● What the task requires
Copy out every line of these records word for word, omitting the pictures.

(Stored data entries)

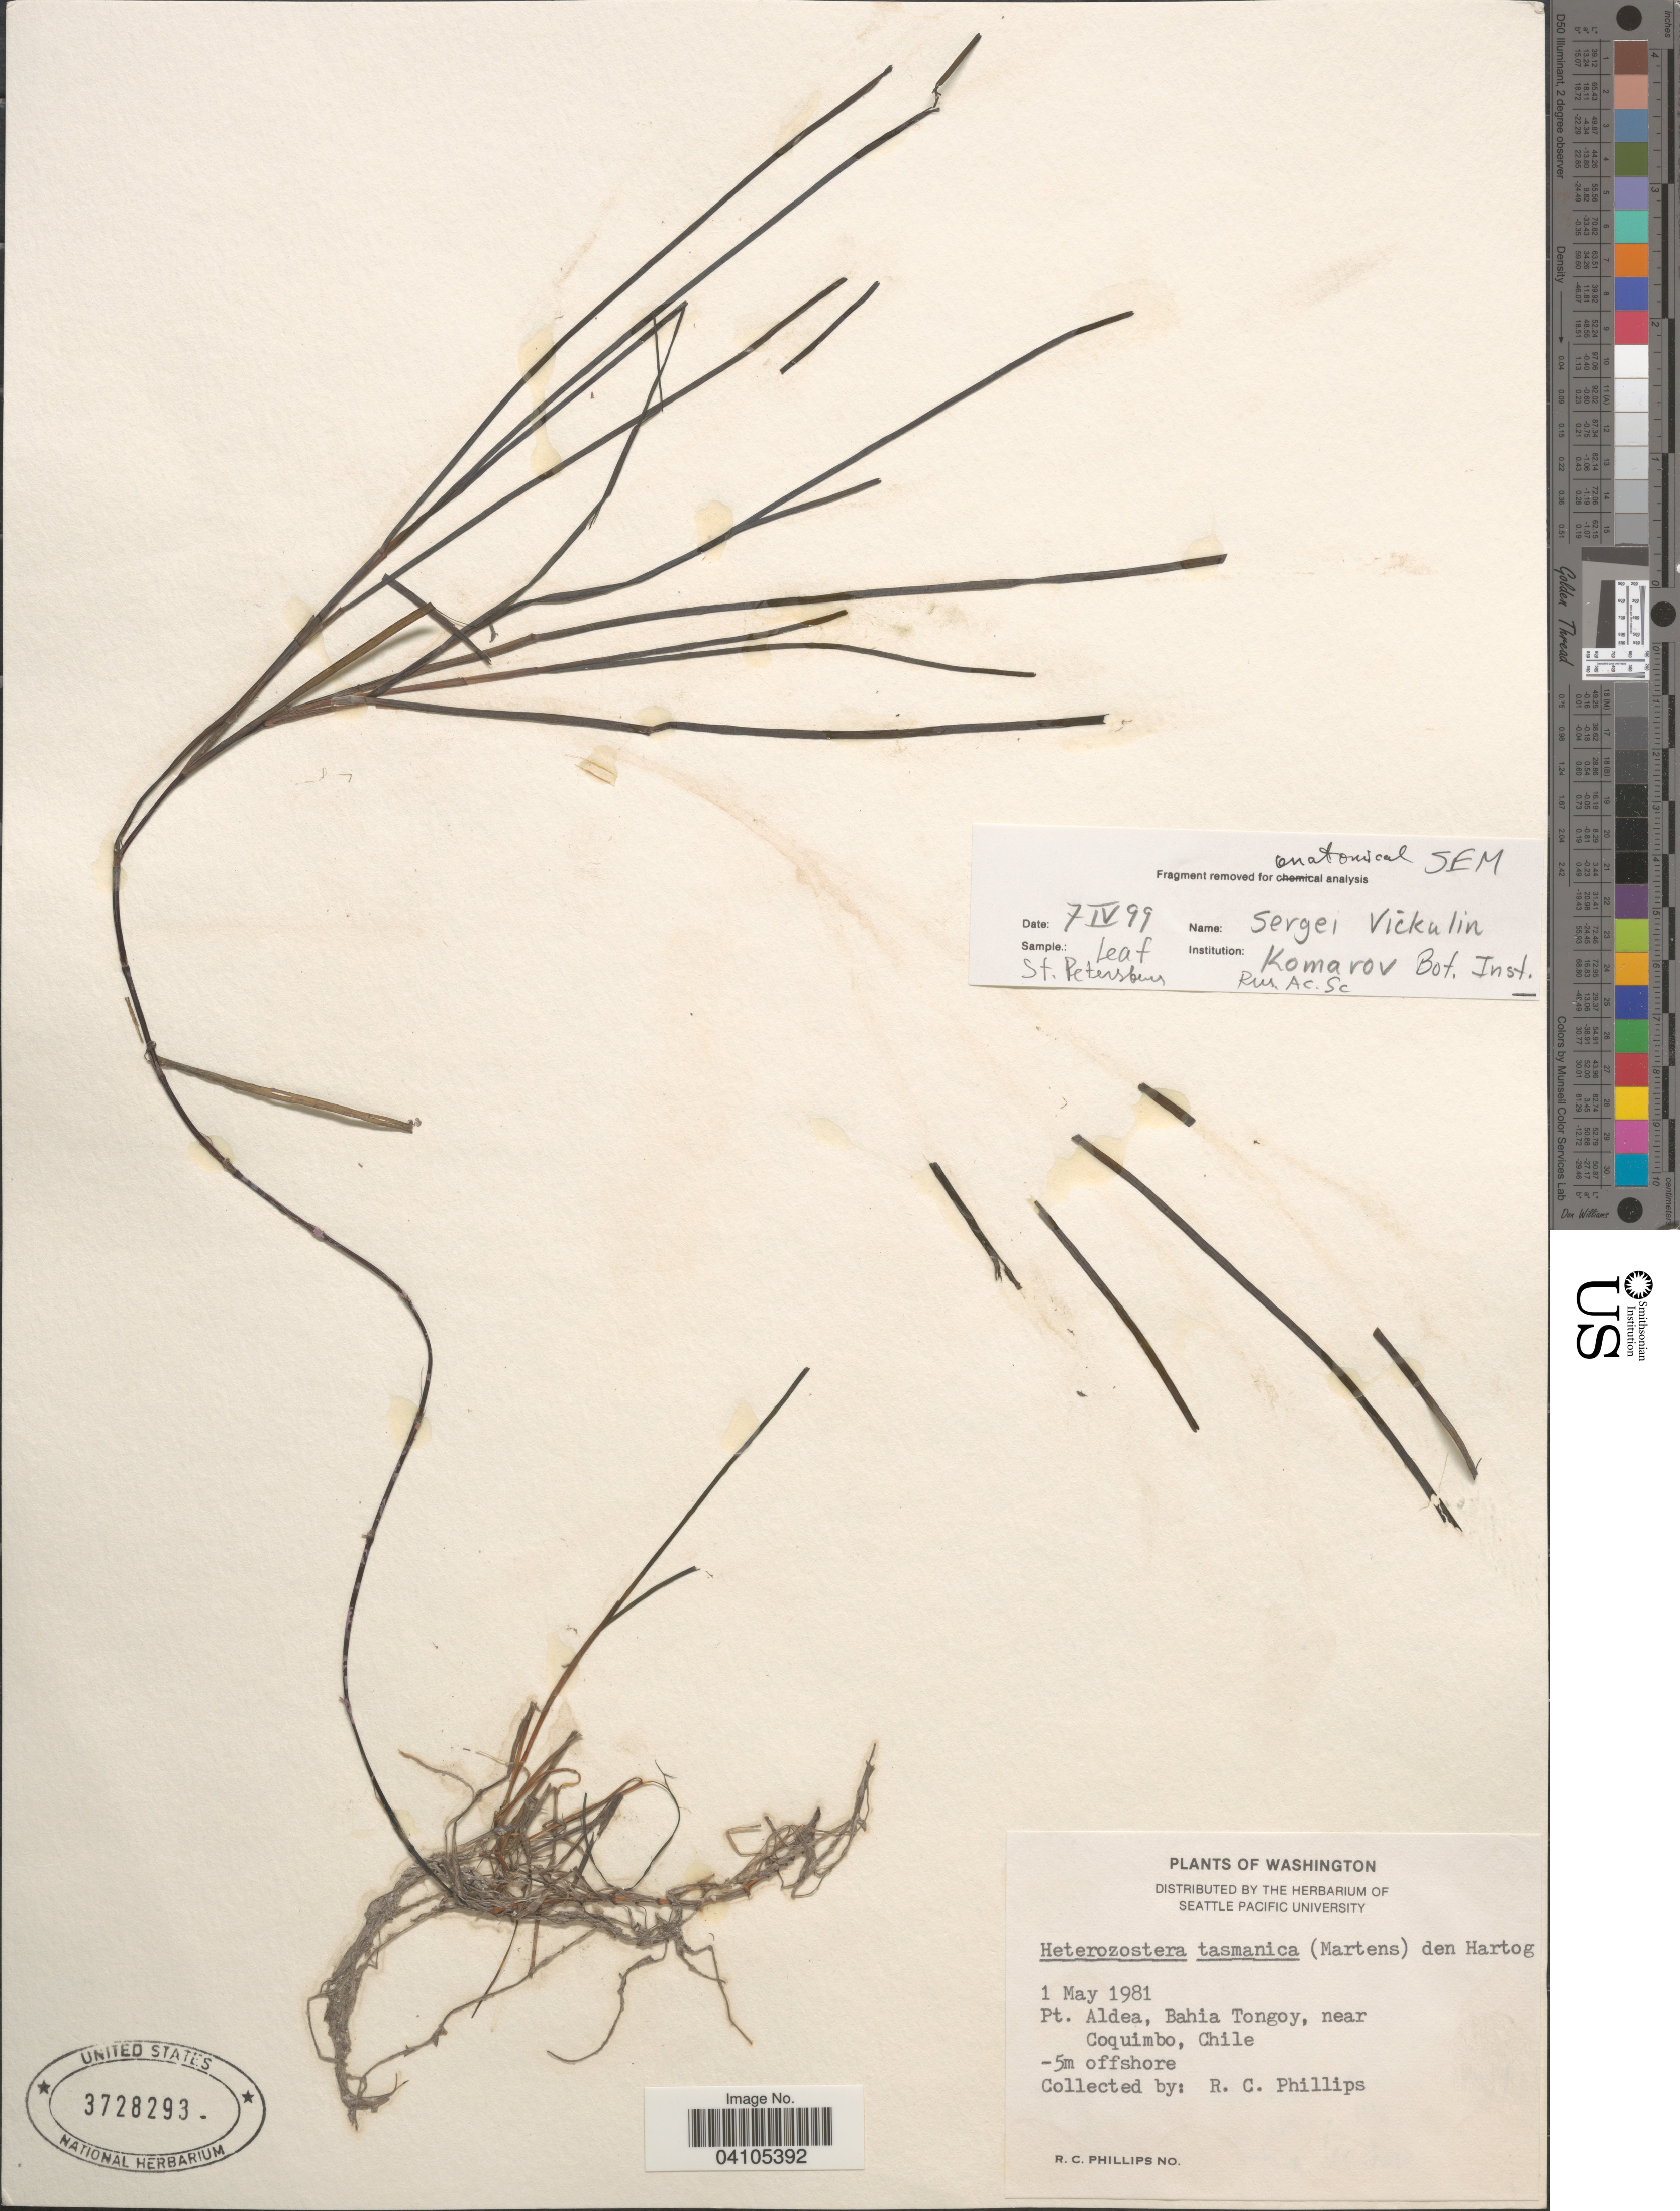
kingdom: Plantae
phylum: Tracheophyta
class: Liliopsida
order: Alismatales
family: Zosteraceae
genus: Heterozostera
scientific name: Heterozostera tasmanica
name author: (Martens ex Aschers.) Hartog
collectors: R. C. Phillips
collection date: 1981-05-01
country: Chile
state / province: Coquimbo (IV)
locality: Pt. Aldea, Bahia Tongoy, near Coquimbo.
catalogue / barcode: US 3728293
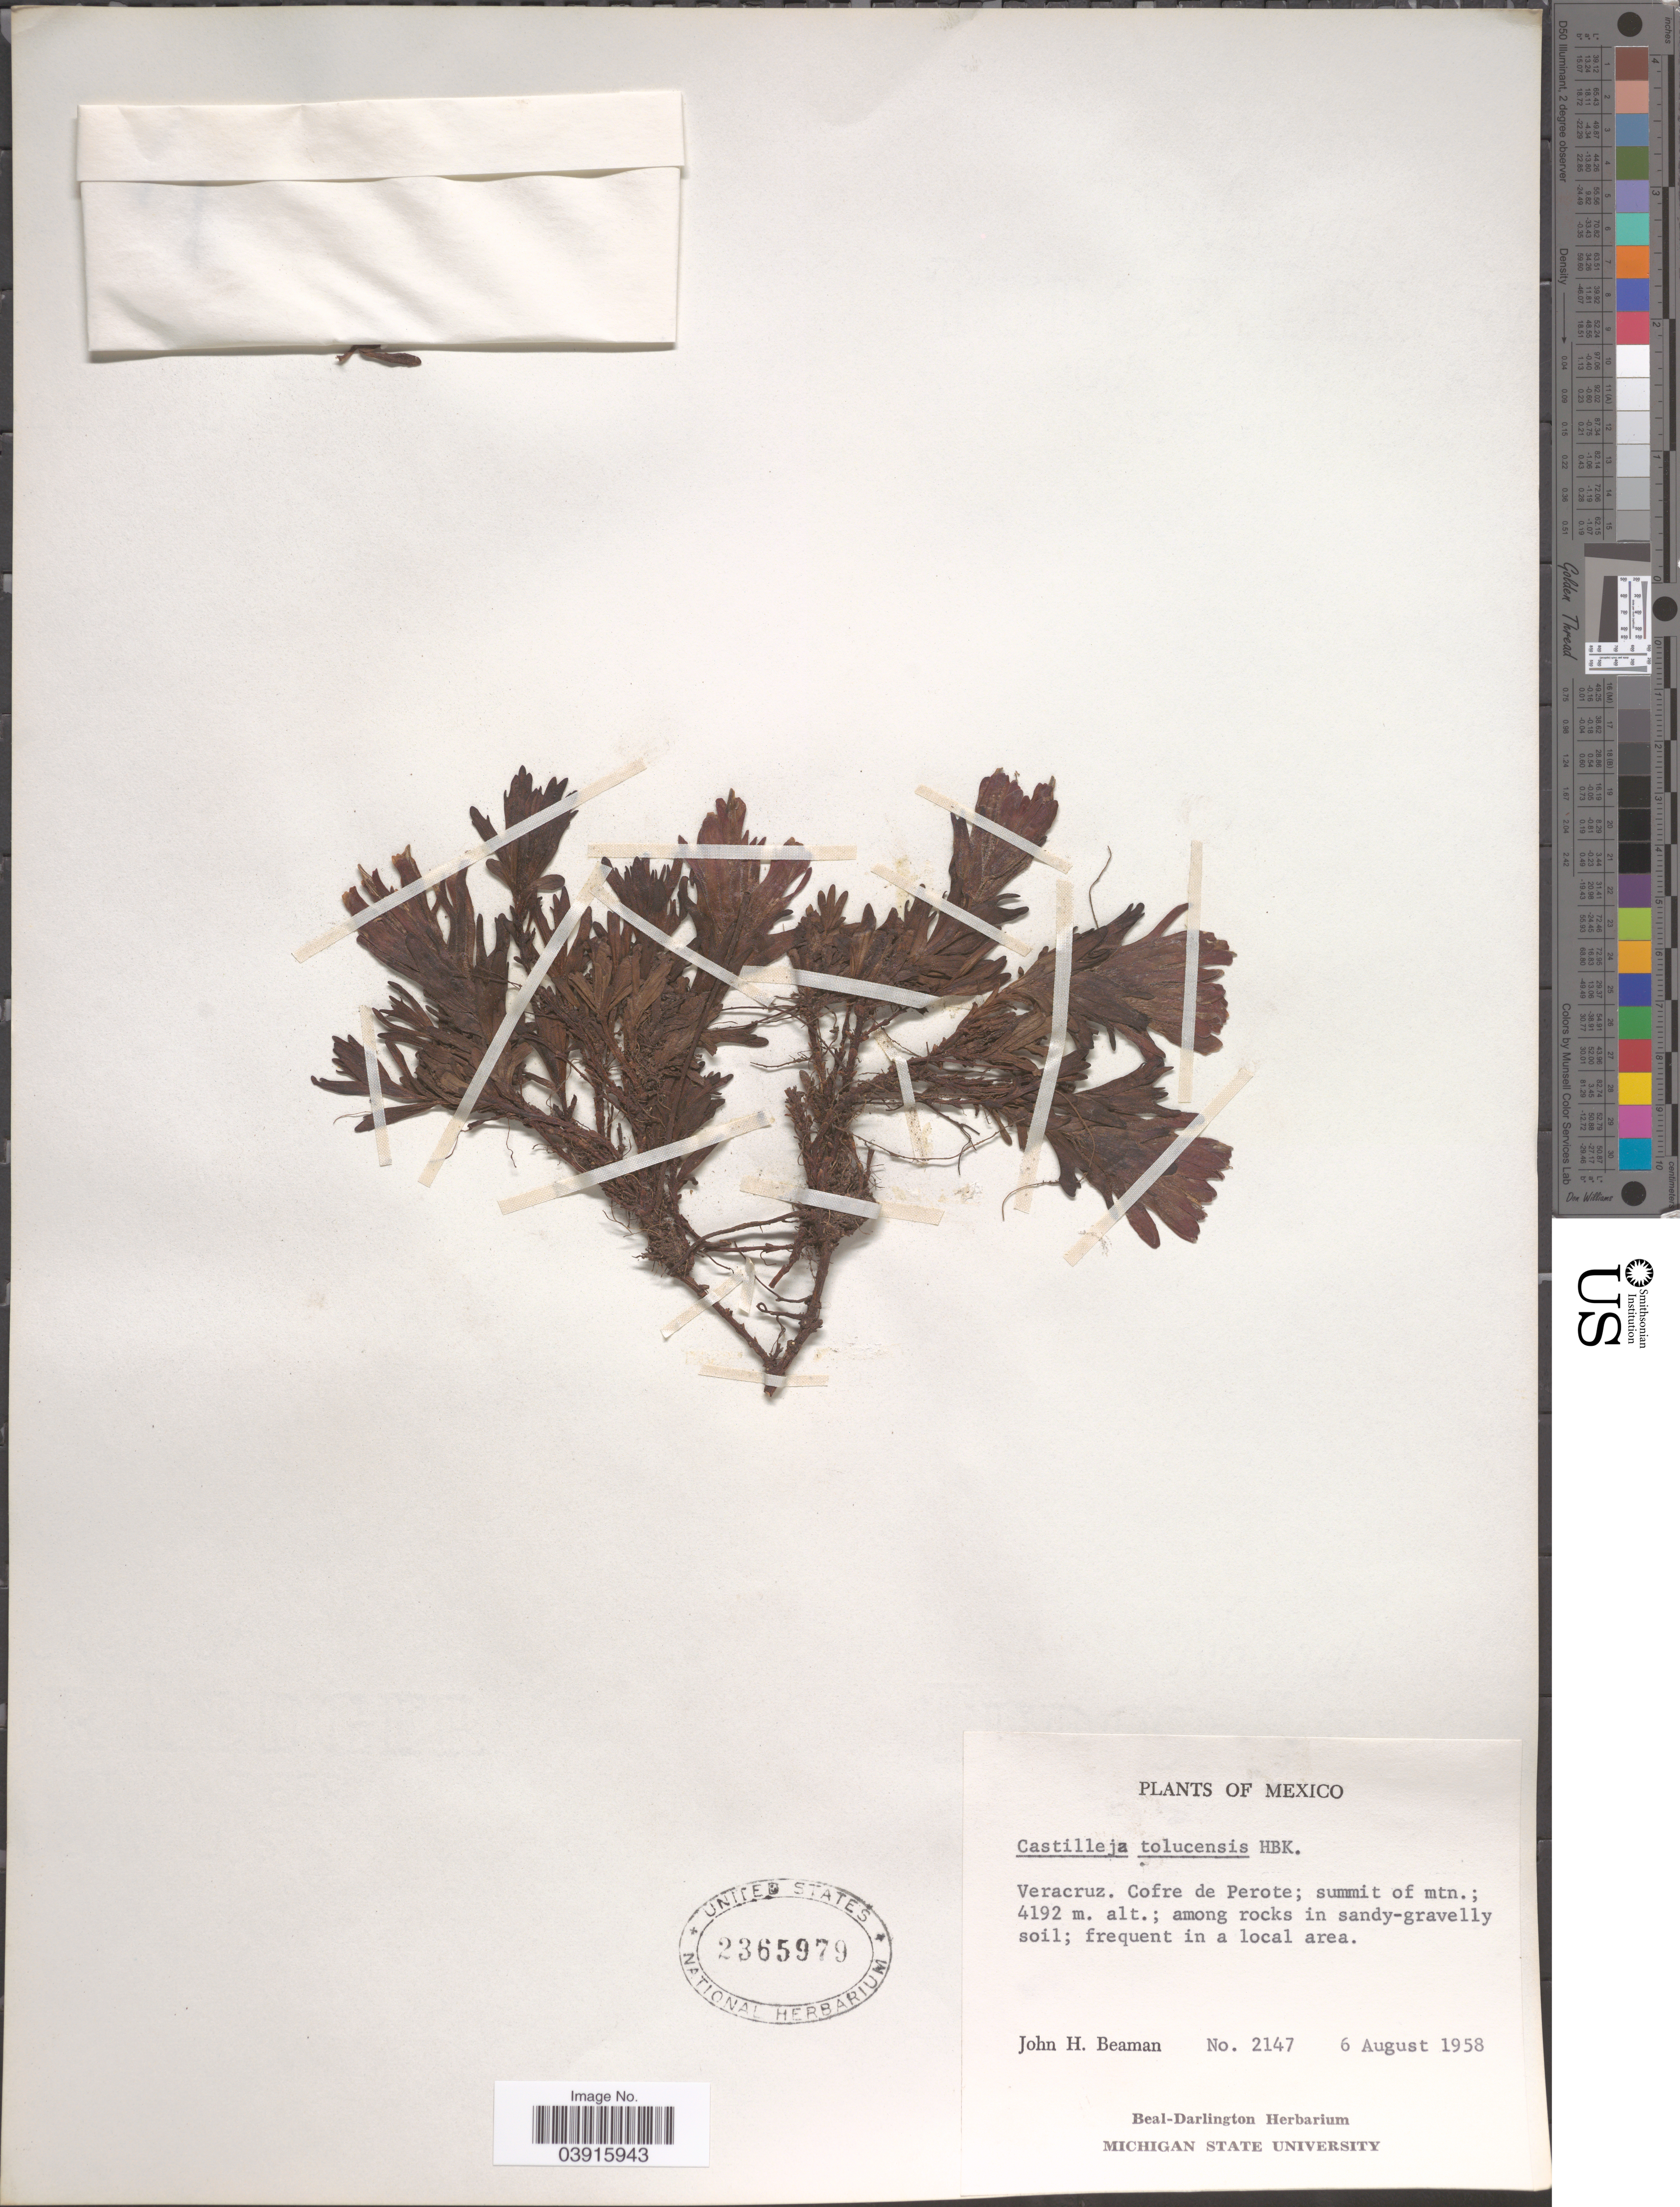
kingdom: Plantae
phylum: Tracheophyta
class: Magnoliopsida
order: Lamiales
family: Orobanchaceae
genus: Castilleja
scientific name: Castilleja toluccensis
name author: Kunth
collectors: J. H. Beaman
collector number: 2147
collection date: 1958-08-06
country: Mexico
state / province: Veracruz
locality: Veracruz. Cofre de Perote; summit of mtn.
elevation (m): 4192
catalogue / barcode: US 2365979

● Response to the exercise
kingdom: Plantae
phylum: Tracheophyta
class: Liliopsida
order: Alismatales
family: Zosteraceae
genus: Heterozostera
scientific name: Heterozostera tasmanica
name author: (Martens ex Aschers.) Hartog
collectors: R. C. Phillips
collection date: 1981-05-01
country: Chile
state / province: Coquimbo (IV)
locality: Pt. Aldea, Bahia Tongoy, near Coquimbo.
catalogue / barcode: US 3728293
kingdom: Plantae
phylum: Tracheophyta
class: Magnoliopsida
order: Lamiales
family: Orobanchaceae
genus: Castilleja
scientific name: Castilleja toluccensis
name author: Kunth
collectors: J. H. Beaman
collector number: 2147
collection date: 1958-08-06
country: Mexico
state / province: Veracruz
locality: Veracruz. Cofre de Perote; summit of mtn.
elevation (m): 4192
catalogue / barcode: US 2365979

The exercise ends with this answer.